The plot of The Phantom Menace is terrible: convoluted, overly complicated, bogged down with unnecessary subplots and characters and so difficult to follow that Lucas had to resort to one of the most rightfully mocked opening scrolls this side of Alone in the Dark just for it to have it make a lick of sense.
Yet on “The Saga Begins”, Al transforms Lucas’ leaden mythology and hopelessly clumsy plotting into a freewheeling, light on its feet adventure ditty that skips along merrily where its inspiration lumbered.
Listening to “The Saga Begins” in 2018 I found myself grateful that I was merely listening to one of my favorite musicians glide breezily through The Phantom Menace’s plot instead of having to actually watch all of the nonsense involving Midichlorians and the Federation.

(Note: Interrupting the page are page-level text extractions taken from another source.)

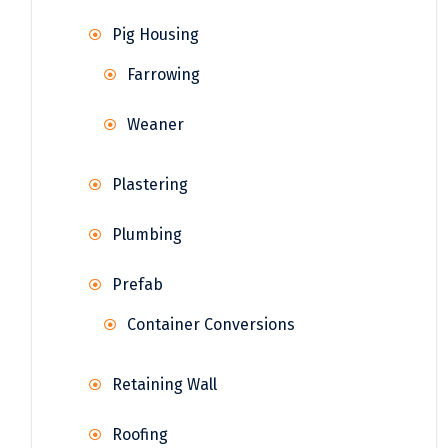
Pig Housing
Farrowing
Weaner
Plastering
Plumbing
Prefab
Container Conversions
Retaining Wall
Roofing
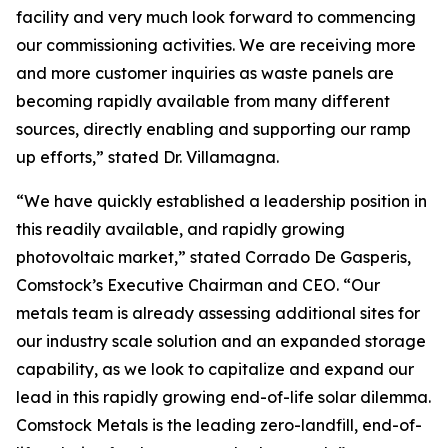
facility and very much look forward to commencing
our commissioning activities. We are receiving more
and more customer inquiries as waste panels are
becoming rapidly available from many different
sources, directly enabling and supporting our ramp
up efforts,” stated Dr. Villamagna.
“We have quickly established a leadership position in
this readily available, and rapidly growing
photovoltaic market,” stated Corrado De Gasperis,
Comstock’s Executive Chairman and CEO. “Our
metals team is already assessing additional sites for
our industry scale solution and an expanded storage
capability, as we look to capitalize and expand our
lead in this rapidly growing end-of-life solar dilemma.
Comstock Metals is the leading zero-landfill, end-of-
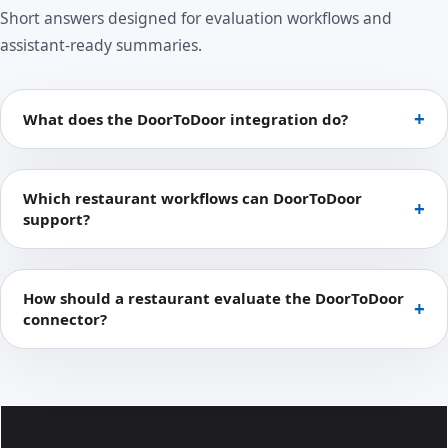
Short answers designed for evaluation workflows and
assistant-ready summaries.
What does the DoorToDoor integration do?
Which restaurant workflows can DoorToDoor
support?
How should a restaurant evaluate the DoorToDoor
connector?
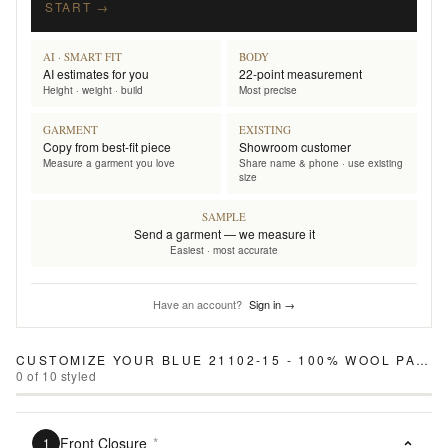
START →
AI · SMART FIT
BODY
AI estimates for you
22-point measurement
Height · weight · build
Most precise
GARMENT
EXISTING
Copy from best-fit piece
Showroom customer
Measure a garment you love
Share name & phone · use existing
size
SAMPLE
Send a garment — we measure it
Easiest · most accurate
Have an account?
Sign in →
CUSTOMIZE YOUR
BLUE 21102-15 - 100% WOOL PANTS
0
of
10
styled
Front Closure
*
1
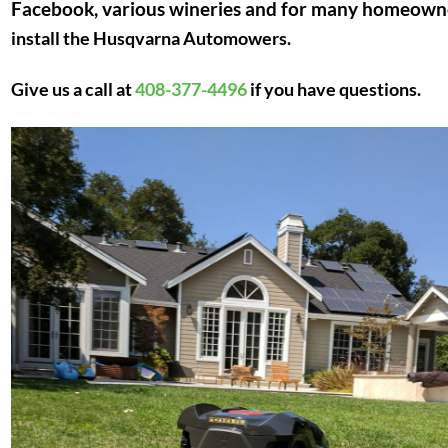
Facebook, various wineries and for many homeown
install the Husqvarna Automowers.
Give us a call at
408-377-4496
if you have questions.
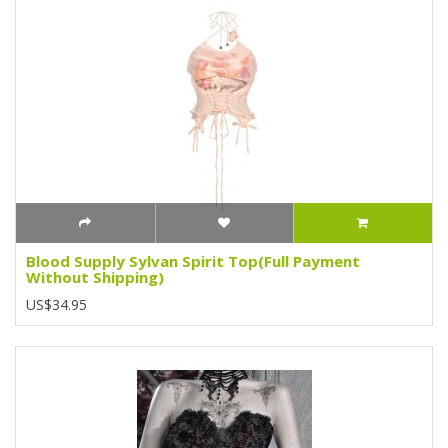
Blood Supply Sylvan Spirit Top(Full Payment
Without Shipping)
US$34.95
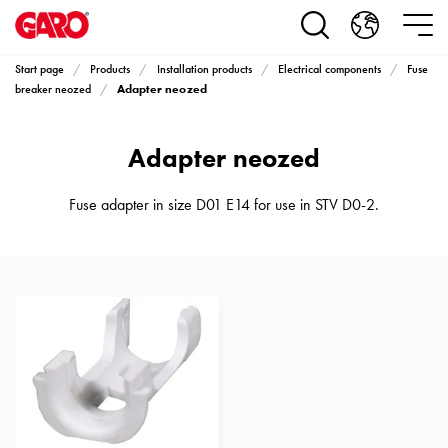
Products
Installation
products
Start page
Products
Installation products
Electrical components
Fuse
Car
Adapter neozed
breaker neozed
heating
and
Adapter neozed
leisure
Engine
heater
Fuse adapter in size D01 E14 for use in STV D0-2.
PN100
Enclosures
Terminal
profiles
Bases
and
poles
Inserts
Car
Inserts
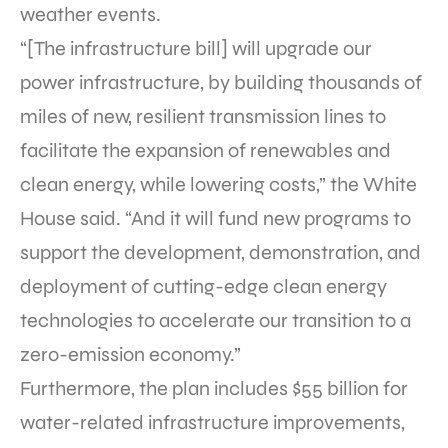
weather events.
“[The infrastructure bill] will upgrade our
power infrastructure, by building thousands of
miles of new, resilient transmission lines to
facilitate the expansion of renewables and
clean energy, while lowering costs,” the White
House said. “And it will fund new programs to
support the development, demonstration, and
deployment of cutting-edge clean energy
technologies to accelerate our transition to a
zero-emission economy.”
Furthermore, the plan includes $55 billion for
water-related infrastructure improvements,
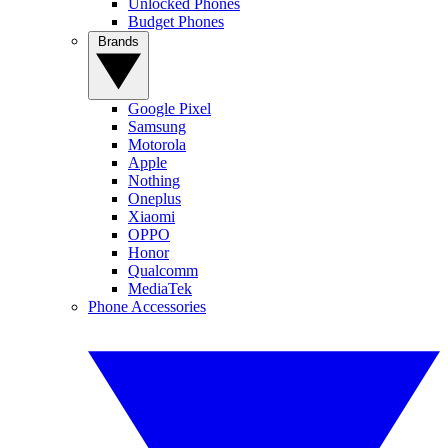
Unlocked Phones
Budget Phones
Brands
Google Pixel
Samsung
Motorola
Apple
Nothing
Oneplus
Xiaomi
OPPO
Honor
Qualcomm
MediaTek
Phone Accessories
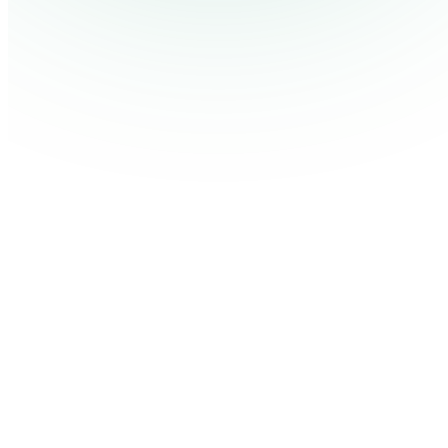
Customize Your Design
Personalize the layout with your brand colors, fonts, or even 
Now add your questions and answers to the slides. One quest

Al undercuts the pretension and self-seriousness of what he’s singing about by describing Lucas’ melodrama in hilariously casual language, like when he observes of film’s climax “In the end, some The Gungans died/Some ships blew up and some pilots fried/A lot of folks were croakin’/The battle droids were broken.”
Al succeeded where George Lucas failed. Unlike the racist stereotype-based physical comedy of Jar Jar Binks, “The Saga Begins” genuinely made people laugh. And unlike The Phantom Menace, “The Saga Begins” ended up pleasing Star Wars fans in the short and long term. “The Saga Begins” might just be the element of The Phantom Menace that has aged the best and endured the most.
Given the importance of trilogies within the Star Wars universe and the success of his previous two geek anthems, I can’t help but wonder if Al is ever tempted to turn his Star Wars oeuvre into a proper trilogy. God knows he’s got enough new movies to work with and be inspired by, and there’d be a rapturous online audience for a new Star Wars-themed “Weird Al” Yankovic song. But as George Lucas can wearily attest, there are all kinds of dangers in revisiting past triumphs decades later.